═════ Provided records ═════
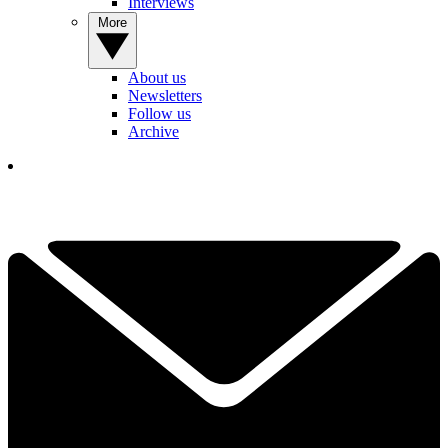
Interviews
More
About us
Newsletters
Follow us
Archive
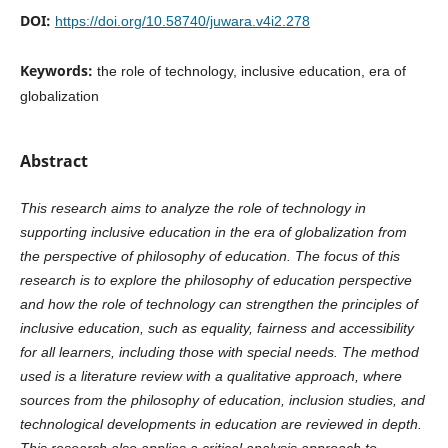
DOI:
https://doi.org/10.58740/juwara.v4i2.278
Keywords:
the role of technology, inclusive education, era of
globalization
Abstract
This research aims to analyze the role of technology in
supporting inclusive education in the era of globalization from
the perspective of philosophy of education. The focus of this
research is to explore the philosophy of education perspective
and how the role of technology can strengthen the principles of
inclusive education, such as equality, fairness and accessibility
for all learners, including those with special needs. The method
used is a literature review with a qualitative approach, where
sources from the philosophy of education, inclusion studies, and
technological developments in education are reviewed in depth.
This research also applies a critical analysis approach to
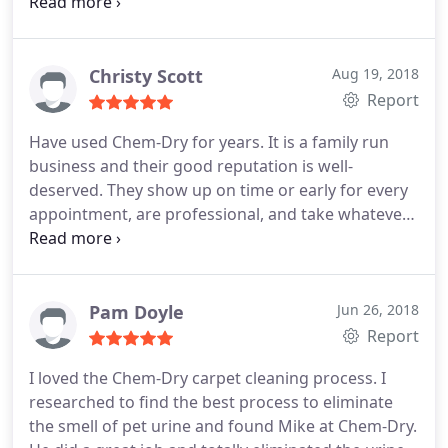
other to compare to Chem Dry of Louisville and
recommend them highly. We are certain every
client would feel the same way!
Christy Scott
Aug 19, 2018
Report
Have used Chem-Dry for years. It is a family run
business and their good reputation is well-
deserved. They show up on time or early for every
appointment, are professional, and take whatever
time they need to do the best job possible. I also
like that with Chem-Dry my carpets are not soaked
after cleaning.
Pam Doyle
Jun 26, 2018
Report
I loved the Chem-Dry carpet cleaning process. I
researched to find the best process to eliminate
the smell of pet urine and found Mike at Chem-Dry.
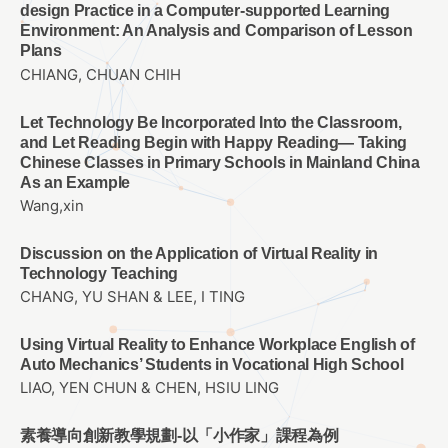
design Practice in a Computer-supported Learning
Environment: An Analysis and Comparison of Lesson
Plans
CHIANG, CHUAN CHIH
Let Technology Be Incorporated Into the Classroom,
and Let Reading Begin with Happy Reading— Taking
Chinese Classes in Primary Schools in Mainland China
As an Example
Wang,xin
Discussion on the Application of Virtual Reality in
Technology Teaching
CHANG, YU SHAN & LEE, I TING
Using Virtual Reality to Enhance Workplace English of
Auto Mechanics’ Students in Vocational High School
LIAO, YEN CHUN & CHEN, HSIU LING
素養導向創新教學規劃-以「小作家」課程為例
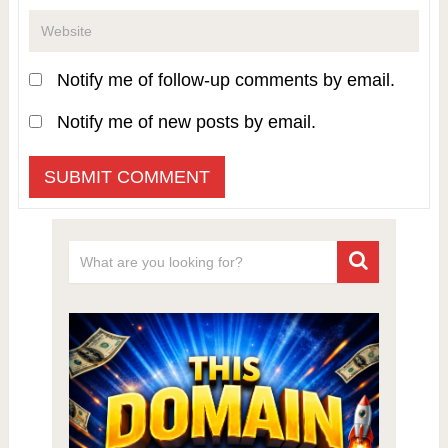
Notify me of follow-up comments by email.
Notify me of new posts by email.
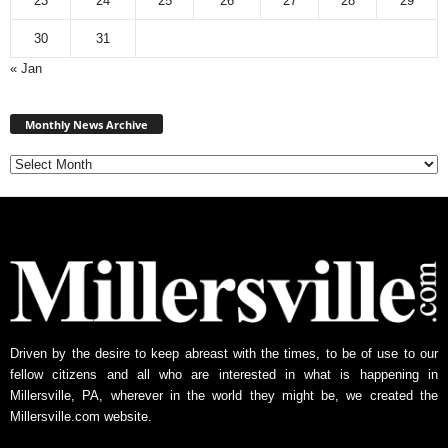
23
24
25
26
27
28
29
30
31
« Jan
Monthly
News
Monthly News Archive
Archive
Driven by the desire to keep abreast with the times, to be of use to our
fellow citizens and all who are interested in what is happening in
Millersville, PA, wherever in the world they might be, we created the
Millersville.com website.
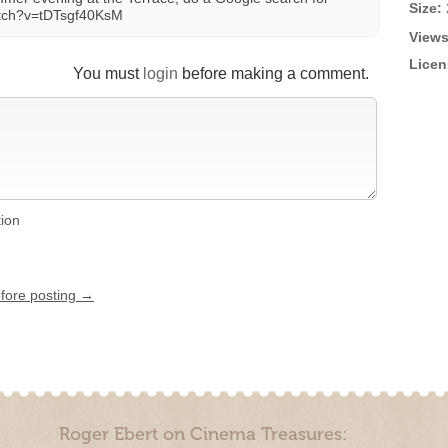
Size:
atch?v=tDTsgf40KsM
Views
Licen
You must
login
before making a comment.
tion
efore posting →
Roger Ebert on Cinema Treasures:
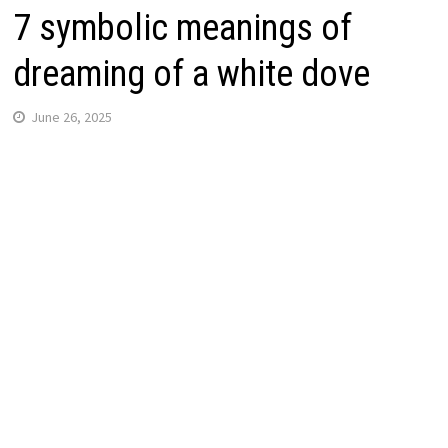
7 symbolic meanings of
dreaming of a white dove
June 26, 2025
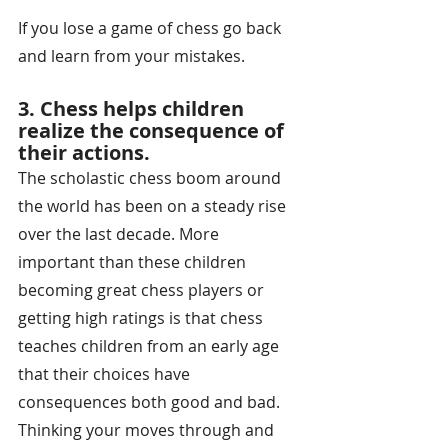
If you lose a game of chess go back 
and learn from your mistakes.
3. Chess helps children 
realize the consequence of 
their actions. 
The scholastic chess boom around 
the world has been on a steady rise 
over the last decade. More 
important than these children 
becoming great chess players or 
getting high ratings is that chess 
teaches children from an early age 
that their choices have 
consequences both good and bad. 
Thinking your moves through and 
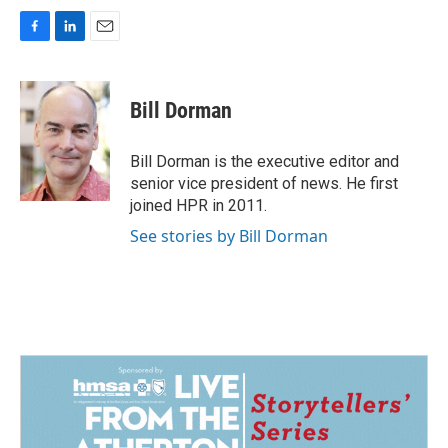
F
L
E
a
i
m
c
n
a
e
k
i
Bill Dorman
b
e
l
o
d
o
I
Bill Dorman is the executive editor and
k
n
senior vice president of news. He first
joined HPR in 2011.
See stories by Bill Dorman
═════
__Exercise prompt__. What is needed is a verbatim copy of every entry, with the pictures omitted.

__Response for this exercise__.
Interviews
More
About us
Newsletters
Follow us
Archive
DOI:
https://doi.org/10.58740/juwara.v4i2.278
Keywords:
the role of technology, inclusive education, era of
globalization
Abstract
This research aims to analyze the role of technology in
supporting inclusive education in the era of globalization from
the perspective of philosophy of education. The focus of this
research is to explore the philosophy of education perspective
and how the role of technology can strengthen the principles of
inclusive education, such as equality, fairness and accessibility
for all learners, including those with special needs. The method
used is a literature review with a qualitative approach, where
sources from the philosophy of education, inclusion studies, and
technological developments in education are reviewed in depth.
This research also applies a critical analysis approach to
other to compare to Chem Dry of Louisville and
recommend them highly. We are certain every
client would feel the same way!
Christy Scott
Aug 19, 2018
Report
Have used Chem-Dry for years. It is a family run
business and their good reputation is well-
deserved. They show up on time or early for every
appointment, are professional, and take whatever
time they need to do the best job possible. I also
like that with Chem-Dry my carpets are not soaked
after cleaning.
Pam Doyle
Jun 26, 2018
Report
I loved the Chem-Dry carpet cleaning process. I
researched to find the best process to eliminate
the smell of pet urine and found Mike at Chem-Dry.
design Practice in a Computer-supported Learning
Environment: An Analysis and Comparison of Lesson
Plans
CHIANG, CHUAN CHIH
Let Technology Be Incorporated Into the Classroom,
and Let Reading Begin with Happy Reading— Taking
Chinese Classes in Primary Schools in Mainland China
As an Example
Wang,xin
Discussion on the Application of Virtual Reality in
Technology Teaching
CHANG, YU SHAN & LEE, I TING
Using Virtual Reality to Enhance Workplace English of
Auto Mechanics’ Students in Vocational High School
LIAO, YEN CHUN & CHEN, HSIU LING
素養導向創新教學規劃-以「小作家」課程為例
Notify me of follow-up comments by email.
Notify me of new posts by email.
23
24
25
26
27
28
29
30
31
« Jan
Monthly
News
Monthly News Archive
Archive
Driven by the desire to keep abreast with the times, to be of use to our
fellow citizens and all who are interested in what is happening in
Millersville, PA, wherever in the world they might be, we created the
Millersville.com website.
Size:
atch?v=tDTsgf40KsM
Views
Licen
You must
login
before making a comment.
tion
efore posting →
Roger Ebert on Cinema Treasures:
7 symbolic meanings of
dreaming of a white dove
June 26, 2025
If you lose a game of chess go back 
and learn from your mistakes.
3. Chess helps children 
realize the consequence of 
their actions. 
The scholastic chess boom around 
the world has been on a steady rise 
over the last decade. More 
important than these children 
becoming great chess players or 
getting high ratings is that chess 
teaches children from an early age 
that their choices have 
consequences both good and bad. 
Thinking your moves through and 
F
L
E
a
i
m
c
n
a
e
k
i
Bill Dorman
b
e
l
o
d
o
I
Bill Dorman is the executive editor and
k
n
senior vice president of news. He first
joined HPR in 2011.
See stories by Bill Dorman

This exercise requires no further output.